---------- Extract provided
# Brown Paper



## JohnnyMudd (Oct 22, 2009)

I am interested in hearing other ways some of you handle the problem of brown paper blistering after the face paper has been pulled, say from wallpaper removal or glued on paneling removal. We have always sanded off most the loose paper and hit it with a coat of shellac. Let it dry. Coated with mud and finished as usual. Always seems to solve the problem. Do any of you guys have different techniques that work for you? Just curious.


----------



## Whitey97 (Jan 27, 2009)

guardz, latex based. slap it on, paint over it


----------



## rebel20 (Jun 4, 2009)

Don't have problems with paper tear with the mud we use. Vario covers right over no blisters.


----------



## GARYHITE (Feb 23, 2010)

I have used a product call Acrylitex smooth wall level 5 pva primer, after that I would skim coat over top of the pva primer. This has worked for me and other customers.


----------



## Taped Crusader (Aug 13, 2009)

I use a drywall conditioner. Rolls or brushes on like paint. Bonds the loose paper back to the wall and then I treat as necessary.


----------



## Whitey97 (Jan 27, 2009)

That's what my stuff does. Works magic on wall paper.


----------



## A+ Texture LLC (Jan 10, 2009)

******, would you be able to put that stuff right on the wallpaper, or must the wallpaper definately come off first?


----------
--------------------
---------- Dataset extract
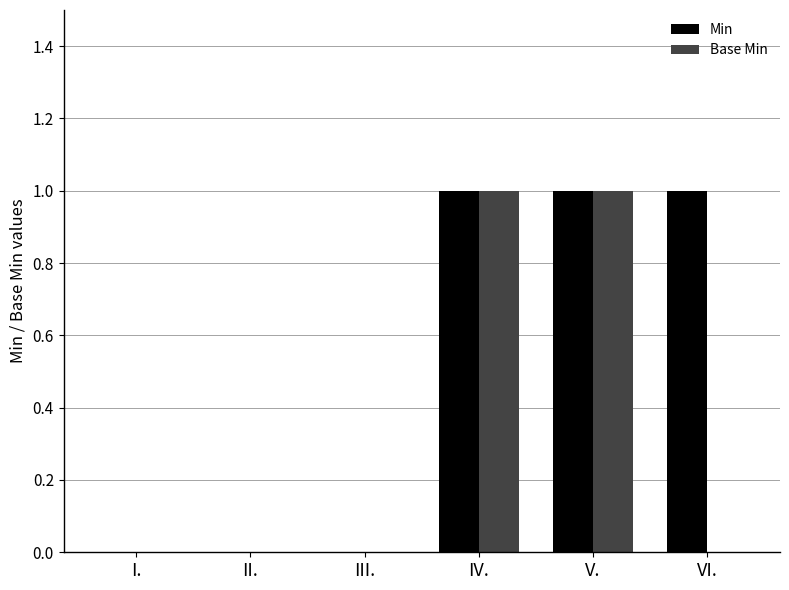

Which series changed the most between III. and VI.?

Min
--------------------
Assignment: Write out the forum thread on brown paper from "I use a drywall" up to and including "on wall paper.", keeping every word and mark unchanged. You will not need the material for this.

Response box:
I use a drywall conditioner. Rolls or brushes on like paint. Bonds the loose paper back to the wall and then I treat as necessary.


----------



## Whitey97 (Jan 27, 2009)

That's what my stuff does. Works magic on wall paper.